Work to be completed:
Look below for lines that hold the string "down" and copy each one.

Dataset:
---

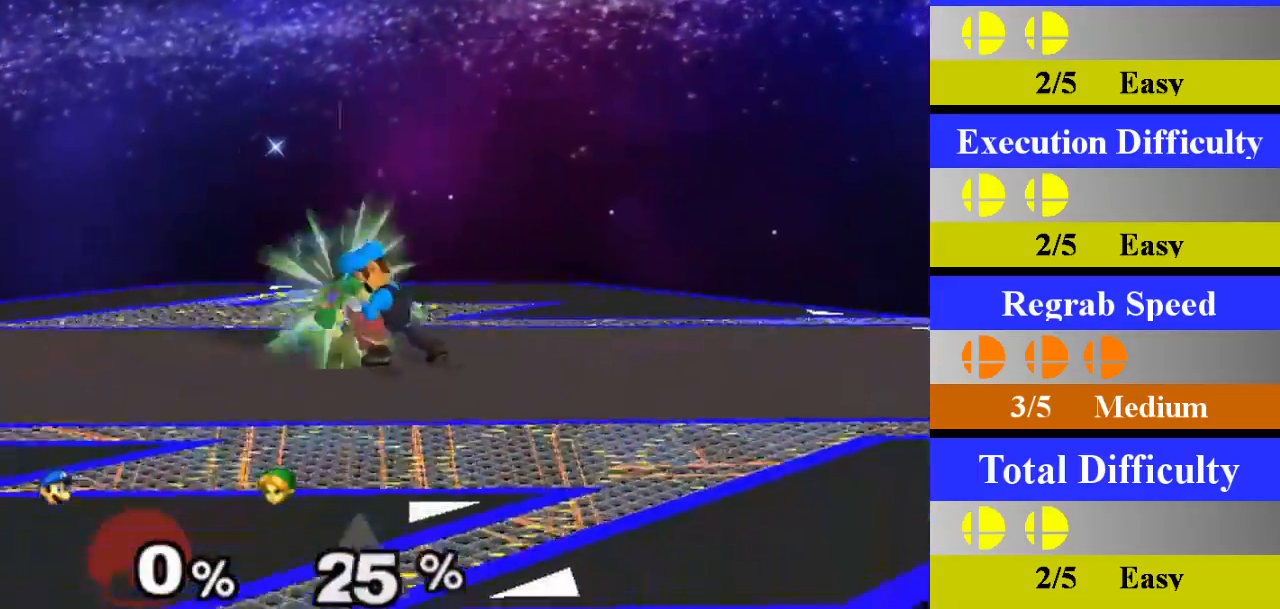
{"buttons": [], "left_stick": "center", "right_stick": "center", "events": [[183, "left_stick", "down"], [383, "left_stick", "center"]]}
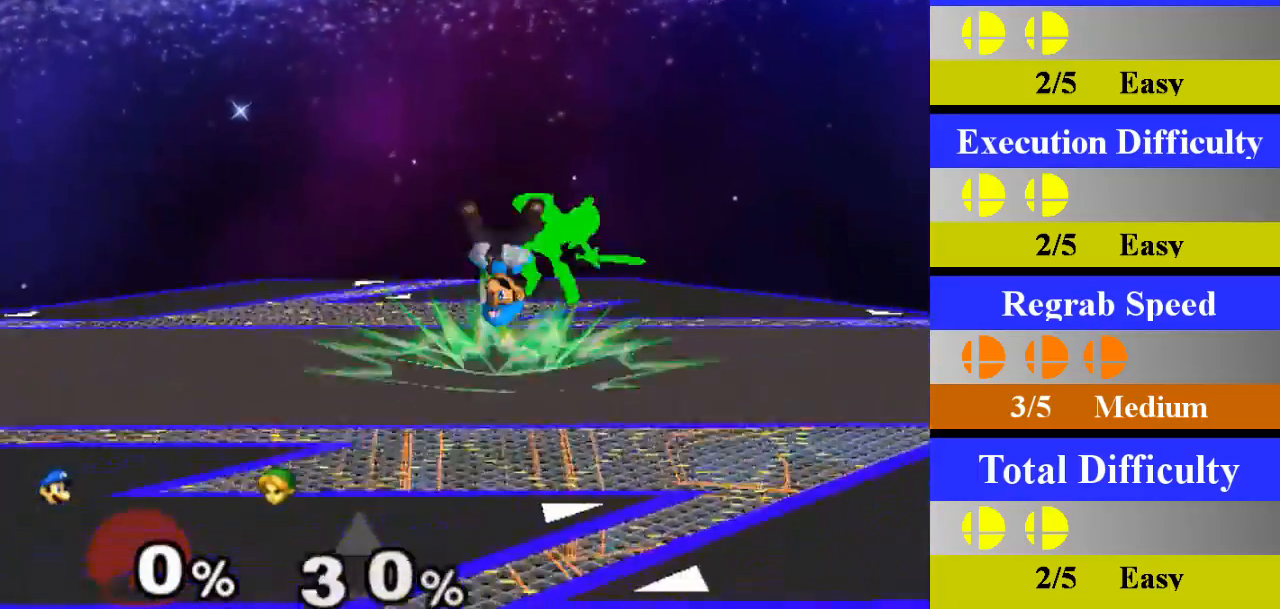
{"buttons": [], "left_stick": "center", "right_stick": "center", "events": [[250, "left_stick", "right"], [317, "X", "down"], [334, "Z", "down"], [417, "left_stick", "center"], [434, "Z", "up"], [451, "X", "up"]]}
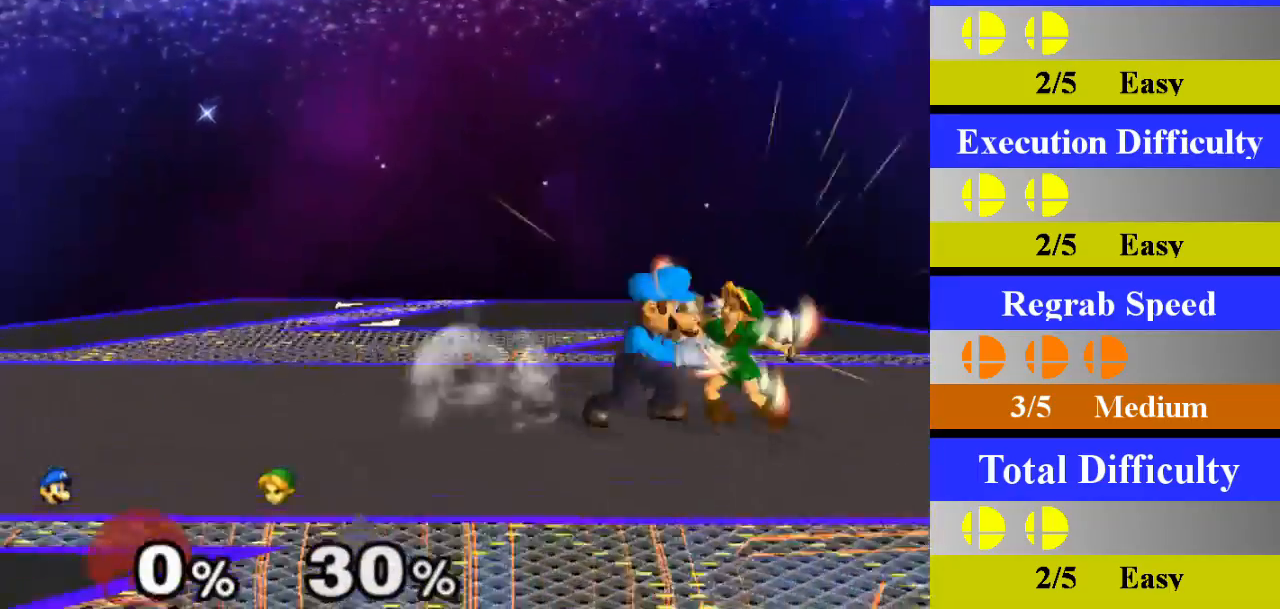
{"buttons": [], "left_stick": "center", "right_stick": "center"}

---

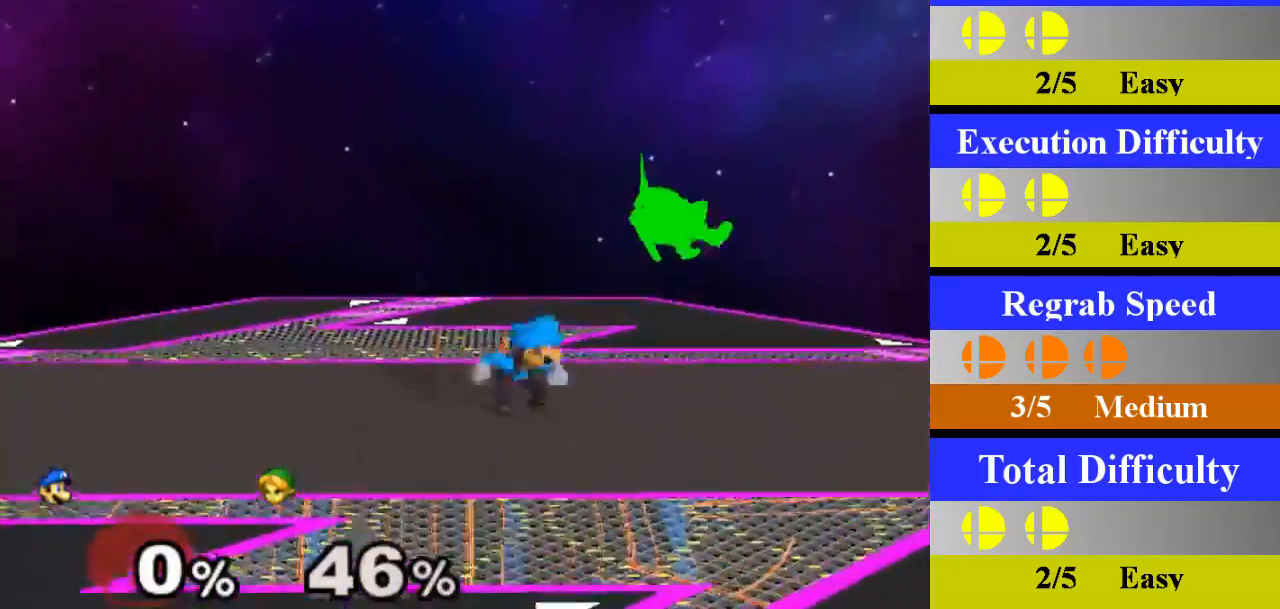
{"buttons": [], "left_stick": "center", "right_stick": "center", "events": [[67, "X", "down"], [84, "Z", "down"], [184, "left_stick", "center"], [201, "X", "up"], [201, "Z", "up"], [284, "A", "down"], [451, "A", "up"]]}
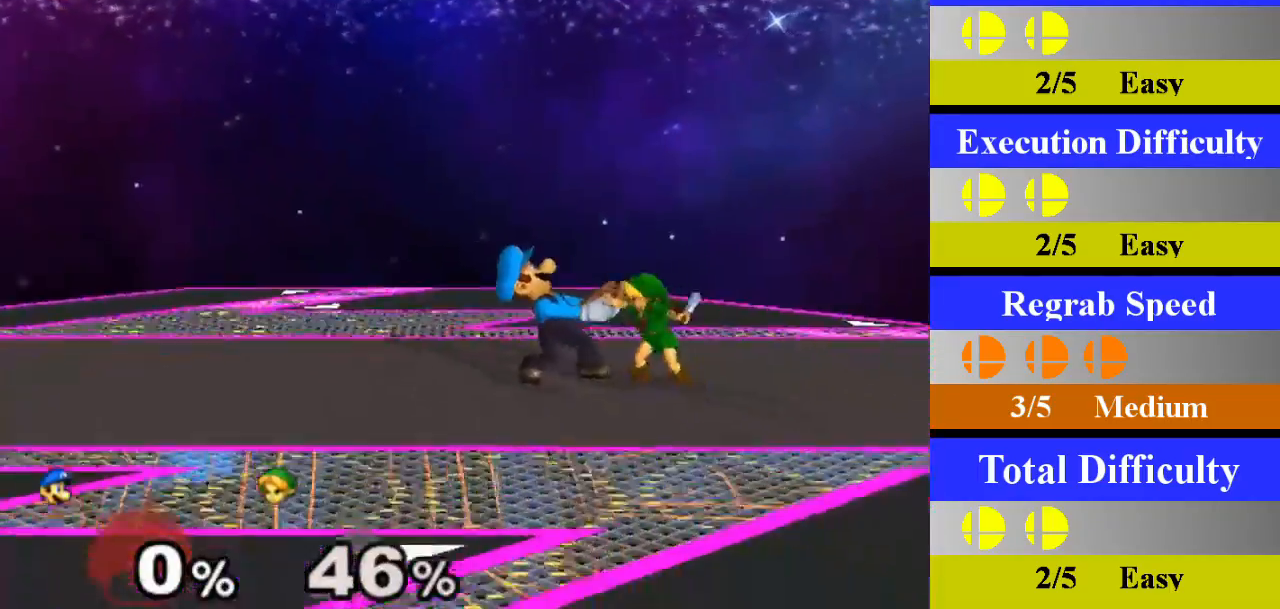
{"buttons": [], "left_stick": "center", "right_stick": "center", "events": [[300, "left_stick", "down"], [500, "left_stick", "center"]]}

---

Solved exercise:
{"buttons": [], "left_stick": "center", "right_stick": "center", "events": [[183, "left_stick", "down"], [383, "left_stick", "center"]]}
{"buttons": [], "left_stick": "center", "right_stick": "center", "events": [[250, "left_stick", "right"], [317, "X", "down"], [334, "Z", "down"], [417, "left_stick", "center"], [434, "Z", "up"], [451, "X", "up"]]}
{"buttons": [], "left_stick": "center", "right_stick": "center", "events": [[67, "X", "down"], [84, "Z", "down"], [184, "left_stick", "center"], [201, "X", "up"], [201, "Z", "up"], [284, "A", "down"], [451, "A", "up"]]}
{"buttons": [], "left_stick": "center", "right_stick": "center", "events": [[300, "left_stick", "down"], [500, "left_stick", "center"]]}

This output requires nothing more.